TEXT BLOCK
════════════════════
Operating Activities. Net cash provided by operating activities was $83.9 million for the Current Period, compared to net cash used in operating activities of $7.5 million in the Prior Period. The $91.4 million improvement is comprised of an increase of $57.7 million of net income combined with non-cash adjustments and $33.7 million of decreased working capital primarily due to collecting trade receivables impacted by improvements in the billing and collection process.

Investing Activities. Net cash used in investing activities was $71.4 million for the Current Period, compared to $11.9 million for the Prior Period. The $59.5 million increase in net cash used in investing activities was due primarily to a $36.3 million increase in purchases of property and equipment, an increase of $19.3 million spent for acquisitions, net of cash and restricted cash received and a $7.9 million decrease in proceeds received from sales of property and equipment partially offset by a decrease of $3.5 million in investments made in non-controlled entities.

Financing Activities. Net cash used in financing activities was $9.4 million for the Current Period compared to net cash used in financing activities of $40.7 million for the Prior Period. The $31.3 million decrease in net cash used in financing activities was due primarily to borrowings net of debt repayments increasing $67.8 million, $3.4 million of cash received net of cash paid from/to noncontrolling interest holders in the Current Period and $2.1 million in debt issuance costs paid in the Prior Period partially offset by $12.1 million in dividends paid during the Current Period and a $29.9 million increase in repurchases of shares of Class A common stock.

Sustainability-Linked Credit Facility

On March 17, 2022 (the “Restatement Date”), SES Holdings, a subsidiary of the Company, and Select Energy Services, LLC (“Select LLC”), a wholly-owned subsidiary of SES Holdings, entered into a $270.0 million amended and restated senior secured sustainability-linked revolving credit facility (the “Sustainability-Linked Credit Facility”), by and among SES Holdings, as parent, Select LLC, as borrower and certain of SES Holdings’ subsidiaries, as guarantors, each of the lenders party thereto and Wells Fargo Bank, N.A., as administrative agent, issuing lender and swingline lender (the “Administrative Agent”) (which amended and restated the Prior Credit Agreement dated November 1, 2017). The Sustainability-Linked Credit Facility also has a sublimit of $40.0 million for letters of credit and a sublimit of $27.0 million for swingline loans. Subject to obtaining commitments from existing or new lenders, Select LLC has the option to increase the maximum amount under the senior secured credit facility by $135.0 million during the first three years following the Restatement Date.
════════════════════
MATERIAL SUPPLIED
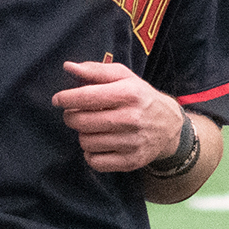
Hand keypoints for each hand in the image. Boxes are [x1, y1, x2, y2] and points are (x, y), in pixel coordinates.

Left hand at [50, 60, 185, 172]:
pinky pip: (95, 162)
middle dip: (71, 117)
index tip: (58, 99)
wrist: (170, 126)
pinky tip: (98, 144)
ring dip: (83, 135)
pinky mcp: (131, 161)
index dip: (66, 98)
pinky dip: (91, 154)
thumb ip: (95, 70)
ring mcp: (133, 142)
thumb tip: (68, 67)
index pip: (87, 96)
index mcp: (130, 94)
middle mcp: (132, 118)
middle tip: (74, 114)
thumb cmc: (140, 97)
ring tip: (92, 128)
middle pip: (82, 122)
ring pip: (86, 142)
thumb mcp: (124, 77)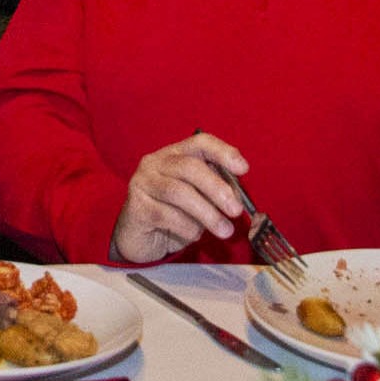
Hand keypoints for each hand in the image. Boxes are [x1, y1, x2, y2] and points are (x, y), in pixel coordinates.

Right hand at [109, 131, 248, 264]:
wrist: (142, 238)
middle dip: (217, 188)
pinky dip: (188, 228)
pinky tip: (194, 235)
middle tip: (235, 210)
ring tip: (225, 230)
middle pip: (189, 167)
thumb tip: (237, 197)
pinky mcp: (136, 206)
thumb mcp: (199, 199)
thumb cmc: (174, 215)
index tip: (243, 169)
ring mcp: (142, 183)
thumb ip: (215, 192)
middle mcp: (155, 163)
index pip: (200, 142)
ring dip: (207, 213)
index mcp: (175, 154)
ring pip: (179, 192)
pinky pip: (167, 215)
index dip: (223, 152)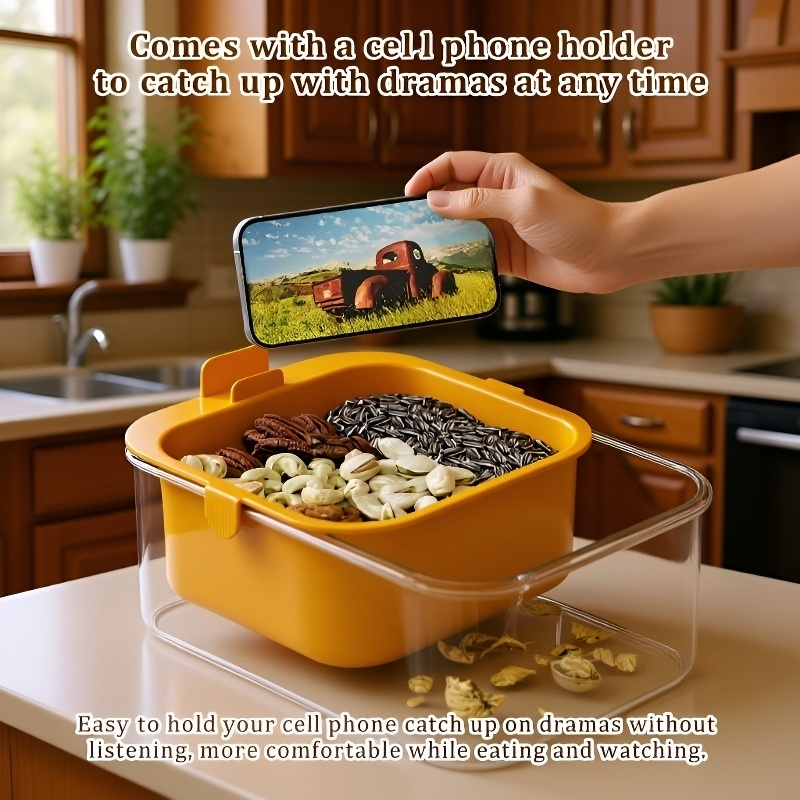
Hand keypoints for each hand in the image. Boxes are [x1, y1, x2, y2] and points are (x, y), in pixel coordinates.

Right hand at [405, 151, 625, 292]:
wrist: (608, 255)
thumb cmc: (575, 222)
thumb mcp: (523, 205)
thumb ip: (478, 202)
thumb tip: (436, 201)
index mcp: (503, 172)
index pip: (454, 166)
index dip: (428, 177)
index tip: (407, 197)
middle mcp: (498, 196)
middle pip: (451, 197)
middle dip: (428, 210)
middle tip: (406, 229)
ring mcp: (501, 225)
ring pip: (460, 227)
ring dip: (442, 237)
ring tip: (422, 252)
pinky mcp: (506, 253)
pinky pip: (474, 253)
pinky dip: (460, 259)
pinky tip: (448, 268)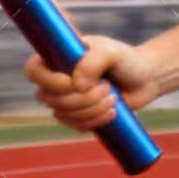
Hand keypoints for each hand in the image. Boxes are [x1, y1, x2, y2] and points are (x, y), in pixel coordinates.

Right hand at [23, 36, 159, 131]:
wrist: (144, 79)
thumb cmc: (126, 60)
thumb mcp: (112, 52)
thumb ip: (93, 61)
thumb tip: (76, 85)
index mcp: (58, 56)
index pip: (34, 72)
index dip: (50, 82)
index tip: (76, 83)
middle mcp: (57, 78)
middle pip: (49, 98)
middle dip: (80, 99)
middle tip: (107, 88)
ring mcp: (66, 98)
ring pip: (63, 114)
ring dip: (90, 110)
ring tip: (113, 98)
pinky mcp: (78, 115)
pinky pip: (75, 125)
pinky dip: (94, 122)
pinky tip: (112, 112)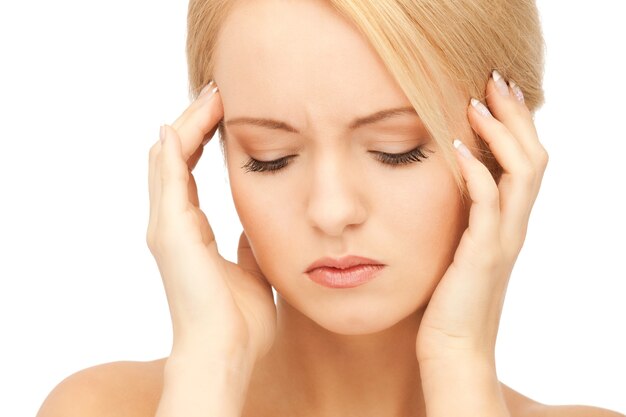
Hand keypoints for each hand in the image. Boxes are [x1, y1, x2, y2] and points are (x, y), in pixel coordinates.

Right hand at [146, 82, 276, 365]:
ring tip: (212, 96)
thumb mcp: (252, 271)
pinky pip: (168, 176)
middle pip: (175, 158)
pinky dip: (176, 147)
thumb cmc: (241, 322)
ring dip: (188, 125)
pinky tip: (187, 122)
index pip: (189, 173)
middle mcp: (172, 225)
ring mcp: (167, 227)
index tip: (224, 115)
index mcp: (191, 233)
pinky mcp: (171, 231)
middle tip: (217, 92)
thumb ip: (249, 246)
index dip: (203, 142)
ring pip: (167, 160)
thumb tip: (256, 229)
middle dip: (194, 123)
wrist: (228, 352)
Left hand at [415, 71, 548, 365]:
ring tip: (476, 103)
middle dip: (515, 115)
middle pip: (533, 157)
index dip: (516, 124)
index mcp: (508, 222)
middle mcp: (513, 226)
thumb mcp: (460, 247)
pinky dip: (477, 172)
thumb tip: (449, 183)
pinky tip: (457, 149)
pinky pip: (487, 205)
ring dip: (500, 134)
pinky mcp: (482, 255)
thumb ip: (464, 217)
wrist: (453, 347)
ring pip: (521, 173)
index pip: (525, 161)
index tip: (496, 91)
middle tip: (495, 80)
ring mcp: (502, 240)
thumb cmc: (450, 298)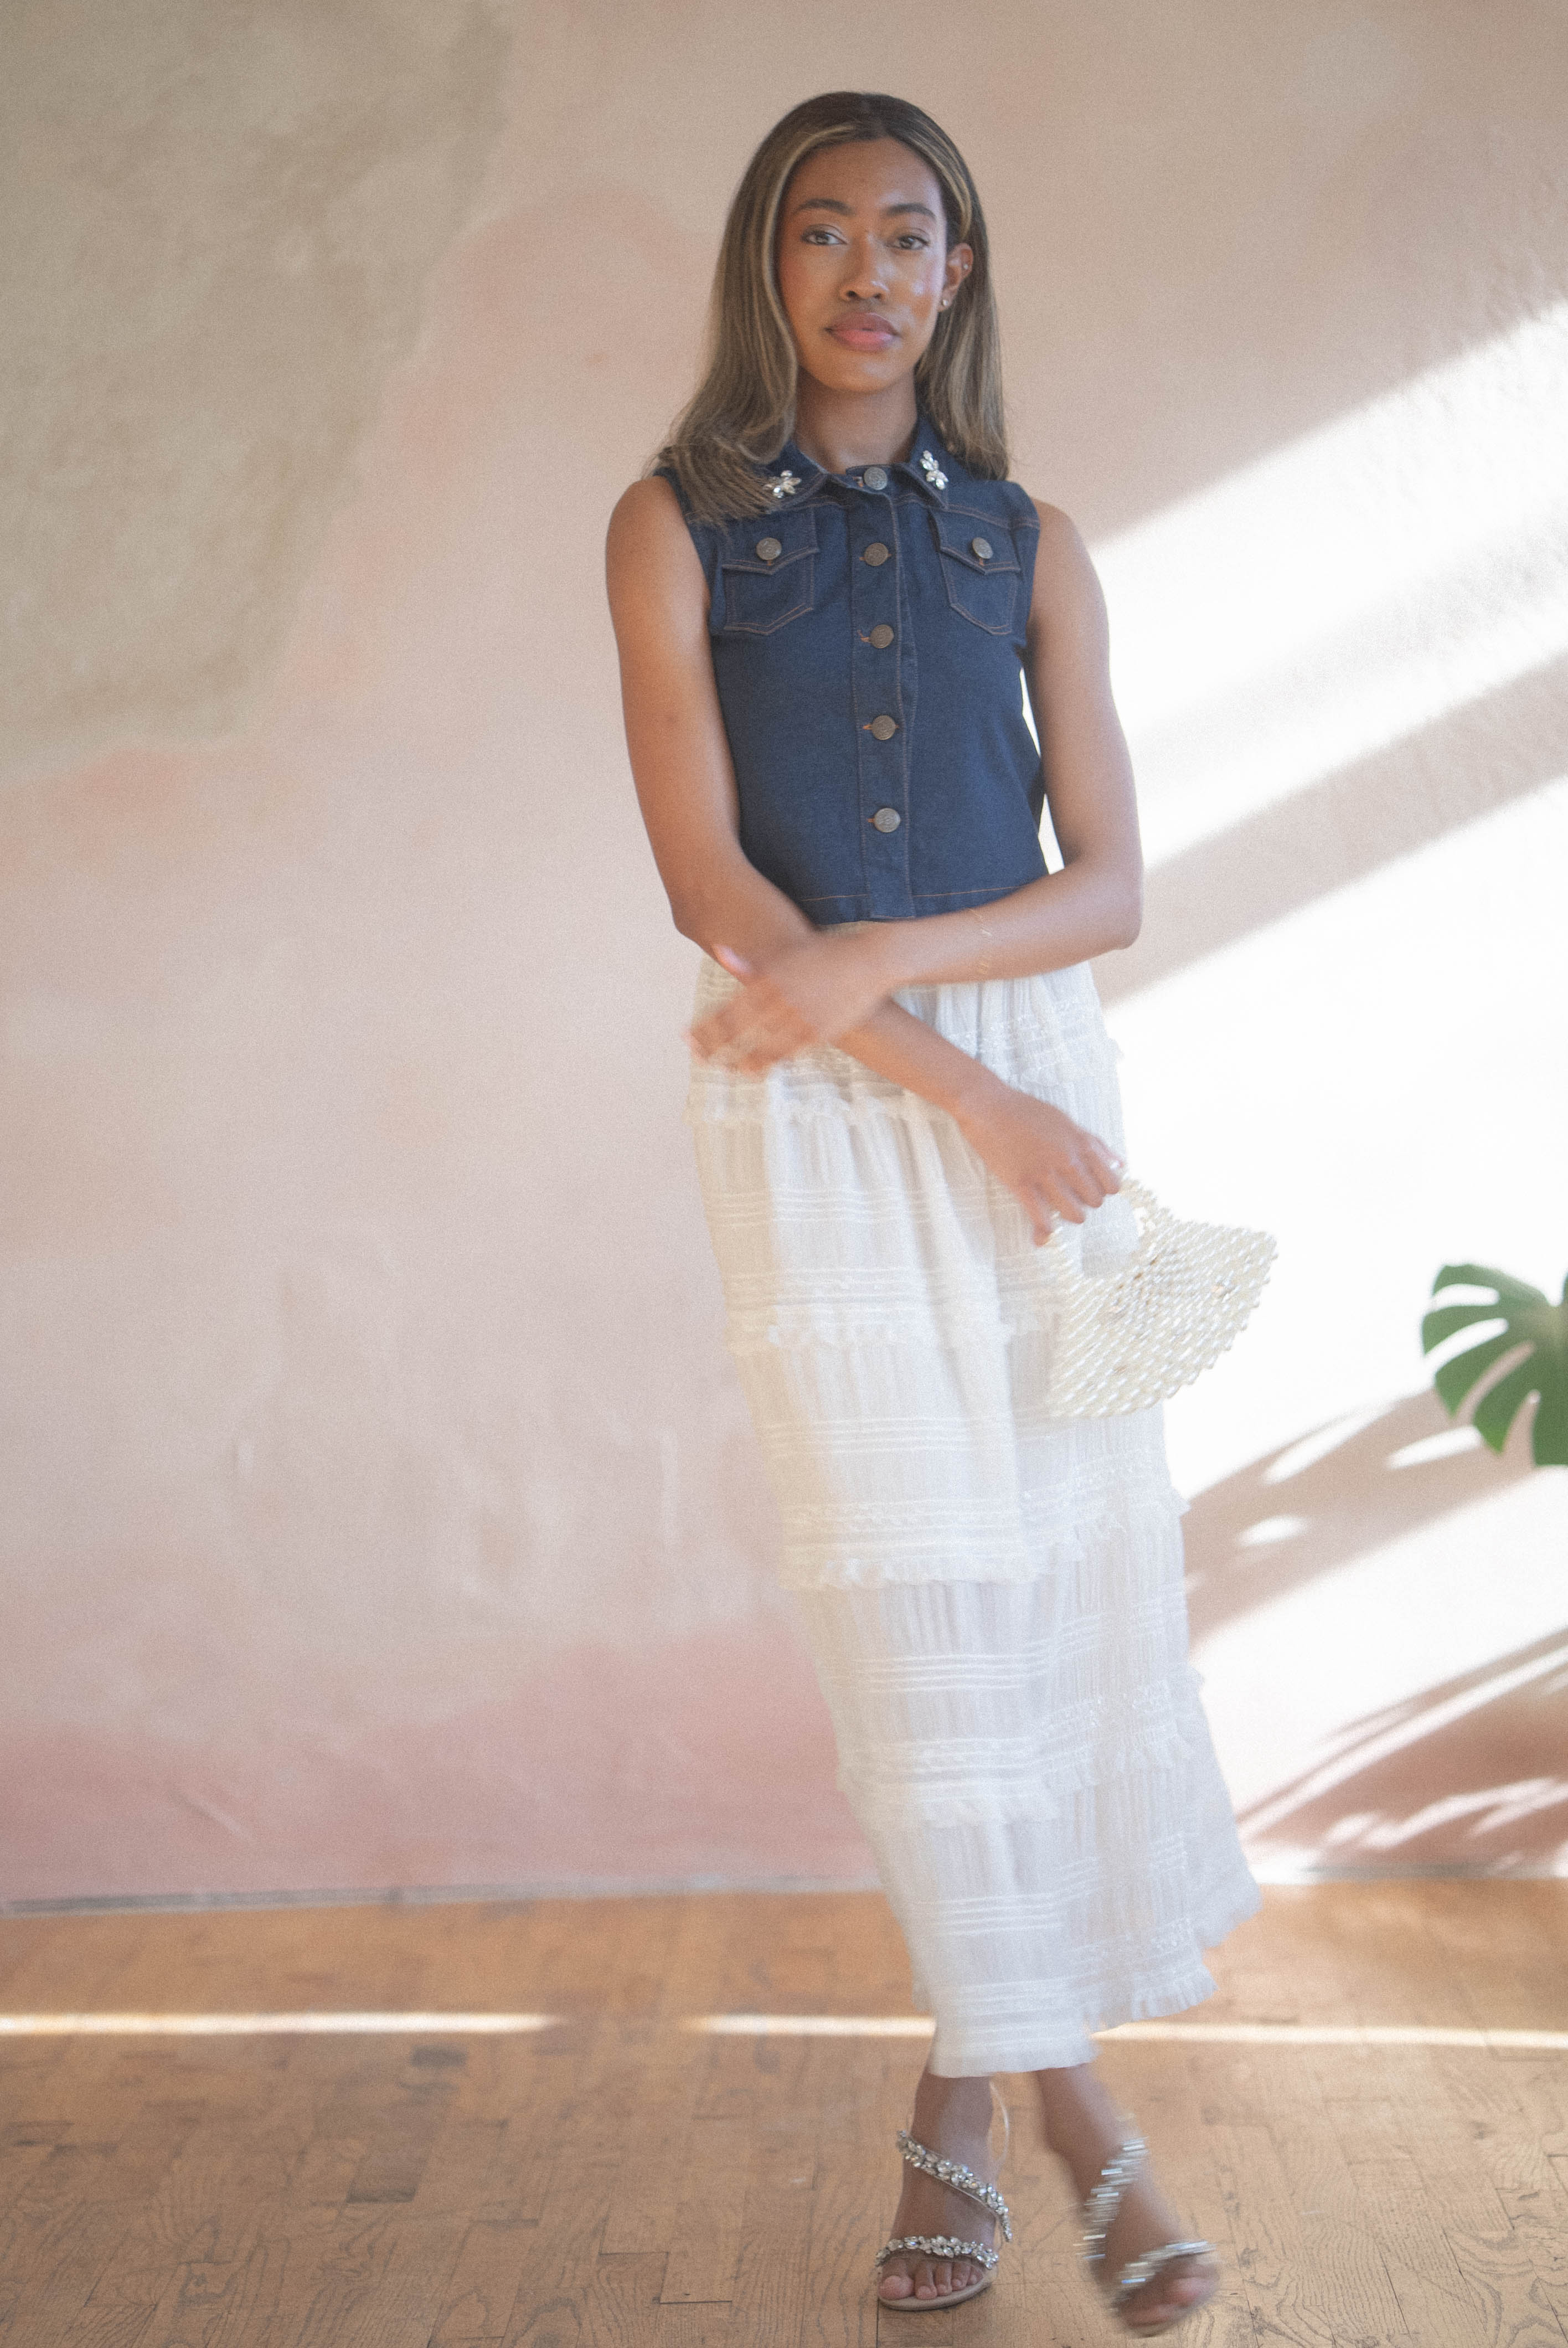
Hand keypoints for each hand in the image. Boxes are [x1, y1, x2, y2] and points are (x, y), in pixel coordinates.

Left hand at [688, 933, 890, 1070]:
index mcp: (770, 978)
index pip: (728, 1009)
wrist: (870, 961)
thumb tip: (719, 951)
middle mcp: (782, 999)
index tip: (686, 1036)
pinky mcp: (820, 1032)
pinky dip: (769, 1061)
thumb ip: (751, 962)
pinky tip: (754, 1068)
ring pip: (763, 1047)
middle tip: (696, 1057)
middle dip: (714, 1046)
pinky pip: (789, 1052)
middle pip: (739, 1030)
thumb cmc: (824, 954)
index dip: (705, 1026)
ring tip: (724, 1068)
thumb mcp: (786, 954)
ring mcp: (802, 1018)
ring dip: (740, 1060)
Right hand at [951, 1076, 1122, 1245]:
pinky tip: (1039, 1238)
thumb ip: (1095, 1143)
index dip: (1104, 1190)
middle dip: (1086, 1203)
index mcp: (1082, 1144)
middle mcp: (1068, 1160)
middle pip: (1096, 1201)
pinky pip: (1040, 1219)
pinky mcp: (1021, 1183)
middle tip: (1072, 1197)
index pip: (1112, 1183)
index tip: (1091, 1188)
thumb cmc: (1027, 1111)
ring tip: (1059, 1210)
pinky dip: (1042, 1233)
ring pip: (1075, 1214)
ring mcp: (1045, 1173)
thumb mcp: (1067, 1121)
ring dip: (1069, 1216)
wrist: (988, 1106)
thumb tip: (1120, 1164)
════════════════════
TASKS AND EXERCISES
(A) Decide whether each statement agrees with the cash flow passage, answering yes or no and quoting the deciding words: (i) Operating activities provided $83.9 million of net cash in the Current Period. (ii) The Sustainability-Linked Credit Facility's sublimit for swingline loans is $40.0 million. (iii) Wells Fargo Bank, N.A. serves as administrative agent under the facility.
(B) Using the cash flow passage, answer each question on its own line: (i) By how much did purchases of property and equipment increase? (ii) On what date was the Prior Credit Agreement dated? (iii) By how much may Select LLC increase the facility's maximum amount?

RESULTS BY TASK
(A)
(i) Yes: "Net cash provided by operating activities was $83.9 million for the Current Period"
(ii) No: "a sublimit of $27.0 million for swingline loans"
(iii) Yes: "Wells Fargo Bank, N.A., as administrative agent"

(B)
(i) $36.3 million
(ii) November 1, 2017
(iii) $135.0 million